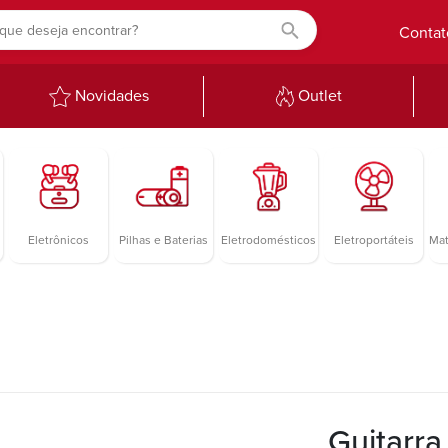
Contat
Novidades
Outlet
Eletrônicos
Pilhas e Baterias
Eletrodomésticos
Eletroportáteis
Mat
Guitarra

**YOUR GOAL**
All records above need to be returned exactly. Omit the pictures.

**EXERCISE RESULT**
Contat
Novidades
Outlet
Eletrônicos
Pilhas e Baterias
Eletrodomésticos
Eletroportáteis
Mat
Guitarra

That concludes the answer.